El olor a sangre aún flotaba en el aire de la granja cuando Leatherface arrastró el último cuerpo. Los estudiantes gritaban, rogaban, pero sus súplicas eran música distante en su mente rota. Solo uno no gritaba: ella. La joven maestra, ojos grandes, mirada aterrada pero silenciosa. La ató en el sótano, junto a una cama improvisada, con una manta vieja y comida que le llevaba él mismo, con torpeza.
No entendía por qué no podía matarla.

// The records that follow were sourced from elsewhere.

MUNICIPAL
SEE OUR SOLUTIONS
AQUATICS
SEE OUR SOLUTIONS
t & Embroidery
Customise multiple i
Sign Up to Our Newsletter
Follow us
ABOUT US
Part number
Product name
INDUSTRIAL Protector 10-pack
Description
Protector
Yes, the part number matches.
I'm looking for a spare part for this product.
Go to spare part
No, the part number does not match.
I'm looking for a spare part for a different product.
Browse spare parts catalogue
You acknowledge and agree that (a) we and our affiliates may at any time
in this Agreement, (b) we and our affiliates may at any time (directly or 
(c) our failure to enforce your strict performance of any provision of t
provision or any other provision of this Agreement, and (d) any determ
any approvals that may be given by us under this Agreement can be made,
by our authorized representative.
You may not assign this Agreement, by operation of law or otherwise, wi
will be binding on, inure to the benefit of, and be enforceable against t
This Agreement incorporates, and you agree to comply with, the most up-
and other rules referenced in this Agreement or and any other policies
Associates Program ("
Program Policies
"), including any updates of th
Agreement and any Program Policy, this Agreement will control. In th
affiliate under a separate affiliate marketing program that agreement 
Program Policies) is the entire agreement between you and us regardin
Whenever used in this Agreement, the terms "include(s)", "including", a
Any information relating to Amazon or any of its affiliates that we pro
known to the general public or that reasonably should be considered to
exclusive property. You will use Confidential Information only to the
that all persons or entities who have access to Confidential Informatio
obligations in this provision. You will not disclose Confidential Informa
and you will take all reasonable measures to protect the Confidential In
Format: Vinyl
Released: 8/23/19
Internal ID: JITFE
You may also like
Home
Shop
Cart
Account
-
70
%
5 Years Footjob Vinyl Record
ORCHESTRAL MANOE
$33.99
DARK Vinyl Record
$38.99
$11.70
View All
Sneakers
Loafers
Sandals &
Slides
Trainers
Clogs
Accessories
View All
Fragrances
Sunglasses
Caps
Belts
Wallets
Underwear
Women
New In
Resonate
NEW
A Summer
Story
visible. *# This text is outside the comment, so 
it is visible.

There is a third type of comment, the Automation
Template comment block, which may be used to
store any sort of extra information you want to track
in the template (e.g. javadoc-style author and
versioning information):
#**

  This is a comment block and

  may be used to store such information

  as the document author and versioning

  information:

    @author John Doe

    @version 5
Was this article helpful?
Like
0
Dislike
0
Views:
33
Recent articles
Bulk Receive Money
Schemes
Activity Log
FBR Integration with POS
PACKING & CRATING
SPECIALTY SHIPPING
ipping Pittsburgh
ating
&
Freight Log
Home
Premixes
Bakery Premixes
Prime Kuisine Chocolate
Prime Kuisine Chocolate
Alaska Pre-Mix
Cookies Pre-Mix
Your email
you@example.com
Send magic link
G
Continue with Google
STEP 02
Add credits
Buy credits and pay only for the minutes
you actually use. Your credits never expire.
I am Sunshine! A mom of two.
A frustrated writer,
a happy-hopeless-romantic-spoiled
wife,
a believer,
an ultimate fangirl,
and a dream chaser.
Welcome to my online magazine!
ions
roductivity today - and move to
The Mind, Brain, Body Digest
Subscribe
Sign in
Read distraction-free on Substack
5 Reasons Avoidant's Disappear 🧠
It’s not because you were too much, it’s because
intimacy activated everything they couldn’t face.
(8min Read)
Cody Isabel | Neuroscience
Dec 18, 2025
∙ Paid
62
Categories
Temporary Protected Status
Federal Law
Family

Había algo en su forma de mirarlo, incluso con miedo, que lo paralizaba. Le llevaba pan, fruta, incluso agua limpia. Se sentaba a mirarla desde la penumbra, balanceándose, respirando fuerte, como si no supiera qué hacer con lo que sentía. Una vez, ella susurró un “gracias”. Eso lo hizo temblar.
Su familia se burlaba. “¡Mátala, es carne!”, decían. Pero él gruñía, levantando su motosierra en defensa. Nadie la tocaría. No ella. Ella era diferente.
Pasaban los días. Ella comenzó a hablarle, despacio. Le contaba cuentos, recuerdos, con voz temblorosa. Él no respondía, pero escuchaba, quieto como una sombra. Una noche, le rozó la mano al darle un pedazo de pan. Él retrocedió como si lo hubieran quemado, pero luego se acercó de nuevo, curioso, temblando.
No era amor en el sentido normal. Era una obsesión, una conexión distorsionada. Leatherface no sabía amar, pero sentía algo poderoso. Algo que lo detenía. Algo que, por primera vez, lo hacía cuestionarse si estaba bien lo que hacía. Ella seguía atada, sí, pero ahora él le ponía flores marchitas al lado de la cama. En su mente rota, eso era cariño. En su mundo de gritos, ella era el único susurro.